Conditions contained in a Business EC will apply in the same way as if the target was being acquired individually, that is, the usual standard conditions will be applied.

Reporting and compliance

As with other types of exemption certificates, foreign persons granted a Business EC must report periodically (for example, quarterly) on the acquisitions made during the period under their exemption certificate, as per their specific reporting condition. The frequency of reporting will depend on factors such as the period the certificate is in force and the nature of the acquisitions covered by the certificate. As part of this reporting, an exemption certificate holder will also need to confirm that all foreign persons covered by the exemption certificate are meeting all ongoing conditions attached to the certificate and earlier individual approvals and certificates. For more information please see Reporting to the Foreign Investment Review Board.

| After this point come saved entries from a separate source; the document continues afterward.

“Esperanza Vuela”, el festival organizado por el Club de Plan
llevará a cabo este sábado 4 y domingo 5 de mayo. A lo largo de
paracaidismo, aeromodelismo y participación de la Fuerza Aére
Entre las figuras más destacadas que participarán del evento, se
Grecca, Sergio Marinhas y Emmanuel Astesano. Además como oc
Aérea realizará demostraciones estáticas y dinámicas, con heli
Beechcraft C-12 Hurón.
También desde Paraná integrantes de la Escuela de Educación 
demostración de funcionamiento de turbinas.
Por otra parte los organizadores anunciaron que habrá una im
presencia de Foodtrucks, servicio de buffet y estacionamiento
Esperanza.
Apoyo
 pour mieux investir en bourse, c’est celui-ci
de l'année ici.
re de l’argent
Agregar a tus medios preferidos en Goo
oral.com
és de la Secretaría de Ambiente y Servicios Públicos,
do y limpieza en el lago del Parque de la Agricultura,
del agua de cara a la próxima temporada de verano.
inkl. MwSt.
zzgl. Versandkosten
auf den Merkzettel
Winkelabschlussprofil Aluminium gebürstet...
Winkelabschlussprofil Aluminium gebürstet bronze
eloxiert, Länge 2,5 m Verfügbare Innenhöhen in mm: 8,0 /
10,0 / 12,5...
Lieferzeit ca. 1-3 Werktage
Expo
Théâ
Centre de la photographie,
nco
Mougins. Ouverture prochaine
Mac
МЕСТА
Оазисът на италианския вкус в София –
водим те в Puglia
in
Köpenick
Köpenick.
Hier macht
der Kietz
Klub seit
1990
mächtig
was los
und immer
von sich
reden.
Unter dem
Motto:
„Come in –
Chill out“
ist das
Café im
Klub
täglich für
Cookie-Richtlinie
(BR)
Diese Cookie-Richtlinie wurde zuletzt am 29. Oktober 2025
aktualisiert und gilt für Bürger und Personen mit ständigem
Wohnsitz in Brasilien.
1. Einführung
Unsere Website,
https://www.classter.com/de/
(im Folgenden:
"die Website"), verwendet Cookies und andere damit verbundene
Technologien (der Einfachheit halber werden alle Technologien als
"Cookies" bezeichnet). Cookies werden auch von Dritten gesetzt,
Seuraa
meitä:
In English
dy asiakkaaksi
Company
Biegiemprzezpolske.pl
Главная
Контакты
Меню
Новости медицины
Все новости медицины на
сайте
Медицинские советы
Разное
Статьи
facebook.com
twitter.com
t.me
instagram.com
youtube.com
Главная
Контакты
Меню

An application to acquire an exemption certificate will not be considered until the relevant application fee has been paid in full.

Information regarding the fee which would apply can be found in Guidance Note 30—Fees—Business. Note that the 1 July 2017 amendments also introduced a specific fee rule to address circumstances where a foreign person applies for a Business EC or a land exemption certificate separately but within 14 days of making the first application. The rule operates to waive the fee for the second certificate. This rule has been included in specific recognition that a foreign person may apply for an exemption certificate to cover a specific type of interest, (for example, land) but then subsequently identify that the program of acquisitions will also involve acquiring interests in a business or assets of a business.


Strict penalties (including civil and criminal penalties) may apply for breaches of Australia's foreign investment rules.

Variations and revocations

The Treasurer may vary or revoke an exemption certificate given to a person if the Treasurer is satisfied that the variation or revocation is not contrary to the national interest.

A variation may be made on application in writing or by the Treasurer's own initiative.

Further information

Further information is available on the FIRB website or by contacting +61 2 6263 3795.

Important notice: This Guidance Note provides a summary of the relevant law. As this Note tries to avoid legal language wherever possible it may include some generalisations about the law. Some provisions of the law referred to have exceptions or important qualifications, not all of which may be described here. The Commonwealth does not guarantee the accuracy, currency or completeness of any information contained in this document and will not accept responsibility for any loss caused by reliance on it. Your particular circumstances must be taken into account when determining how the law applies to you. This Guidance Note is therefore not a substitute for obtaining your own legal advice.